Kelly
2003-06-19 10:32 p.m.

So, today it rained axe heads and hammer handles while I was out ferrying MRI films from one hospital to another. Can't these guys set up a courier system? I'm sick of taking films from one hospital to another! (I've been to four different ones since April, and I'll be visiting the two left over in the near future.)

Let me tell you about Tuesday.

It was my last day of work for the school year, a teacher in-service day. Very boring. Lots of dusty, tiresome cleaning chores. Lengthy school law lecture given by a venerable gent who resembles a large Southern tortoise.

At lunchtime, one of my former students and her best friend arrived to take me out .

Now, all of my students become my "kids"to some degree, but there are a few every year with whom I really bond. They keep in touch, and are in many ways the children I'll never have. I know their own moms and dads did the hard stuff, but I got to mother them a bit at a time in their lives when they were genetically programmed to resist parental influence.

Kelly is one of my all-time favorite students. She was shy and reserved when I taught her, but had a wicked sense of humor and a sharp tongue. She's now a graceful, green-eyed 28-year-old woman, teaching inner-city kids in the Midwest, and active in the SCA. She calls me her "inspiration" and makes me cry. I am so proud of her, and I'm even prouder to call her my friend.

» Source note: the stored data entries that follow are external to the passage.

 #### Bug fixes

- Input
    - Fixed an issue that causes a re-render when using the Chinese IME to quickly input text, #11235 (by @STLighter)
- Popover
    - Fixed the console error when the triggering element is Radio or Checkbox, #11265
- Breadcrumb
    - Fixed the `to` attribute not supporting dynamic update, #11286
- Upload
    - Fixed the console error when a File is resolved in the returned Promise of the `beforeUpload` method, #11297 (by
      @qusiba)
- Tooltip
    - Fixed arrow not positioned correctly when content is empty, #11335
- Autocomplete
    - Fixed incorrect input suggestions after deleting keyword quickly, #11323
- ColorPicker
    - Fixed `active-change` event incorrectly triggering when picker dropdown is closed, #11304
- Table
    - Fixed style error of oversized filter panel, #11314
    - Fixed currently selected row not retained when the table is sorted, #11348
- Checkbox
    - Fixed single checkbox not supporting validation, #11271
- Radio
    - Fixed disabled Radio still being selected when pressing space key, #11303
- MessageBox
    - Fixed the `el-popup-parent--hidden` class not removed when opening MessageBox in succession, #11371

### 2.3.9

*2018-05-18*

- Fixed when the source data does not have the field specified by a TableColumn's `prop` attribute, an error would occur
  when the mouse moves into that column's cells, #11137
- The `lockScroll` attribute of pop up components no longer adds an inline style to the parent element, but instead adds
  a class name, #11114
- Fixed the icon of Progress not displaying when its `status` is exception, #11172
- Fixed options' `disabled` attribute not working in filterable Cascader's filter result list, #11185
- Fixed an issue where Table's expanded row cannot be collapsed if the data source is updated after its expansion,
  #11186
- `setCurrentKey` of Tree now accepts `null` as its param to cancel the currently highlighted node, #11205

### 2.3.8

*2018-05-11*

Going to lunch with Kelly and Kelli (her buddy, also a teacher) rekindled my desire to teach. There, in front of me, was proof that it was worthwhile.

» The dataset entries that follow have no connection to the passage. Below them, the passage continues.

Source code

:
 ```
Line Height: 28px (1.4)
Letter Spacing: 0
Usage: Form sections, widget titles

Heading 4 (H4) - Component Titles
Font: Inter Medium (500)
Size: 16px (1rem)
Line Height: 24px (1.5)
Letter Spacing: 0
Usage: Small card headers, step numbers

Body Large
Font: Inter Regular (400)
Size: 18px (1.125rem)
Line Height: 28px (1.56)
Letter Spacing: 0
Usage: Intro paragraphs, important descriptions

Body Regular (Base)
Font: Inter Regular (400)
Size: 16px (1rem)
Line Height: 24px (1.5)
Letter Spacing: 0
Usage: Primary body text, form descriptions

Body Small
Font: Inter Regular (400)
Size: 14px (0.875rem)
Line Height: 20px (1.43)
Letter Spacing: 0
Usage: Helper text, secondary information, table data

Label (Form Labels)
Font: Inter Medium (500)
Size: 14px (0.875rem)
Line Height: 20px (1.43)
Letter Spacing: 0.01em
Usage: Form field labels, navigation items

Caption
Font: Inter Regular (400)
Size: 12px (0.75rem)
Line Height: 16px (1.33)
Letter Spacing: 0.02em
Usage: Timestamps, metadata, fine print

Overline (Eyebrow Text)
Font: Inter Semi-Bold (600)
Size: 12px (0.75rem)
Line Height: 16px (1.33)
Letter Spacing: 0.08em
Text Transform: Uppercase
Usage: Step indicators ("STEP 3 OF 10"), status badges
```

In a year where I've been made to feel expendable and worthless, I needed to be reminded of why I do what I do, and who it's for. It's not about the administrators. It's ALL about the KIDS.

At my school, we lost ten superb teachers this year. Some of them retired, but most just left. My friend Don, one of the finest educators I know, burned out so completely teaching emotionally disturbed kids that I don't think he'd survive another year. We all wept when he said goodbye. Often, he was the only person who cared about his kids.

I know that as long as Kelly (and all my other "children") remind me why I'm here, I can keep going.

Now, time to go see Hulk at midnight! Cait SMASH! RWArrrrr!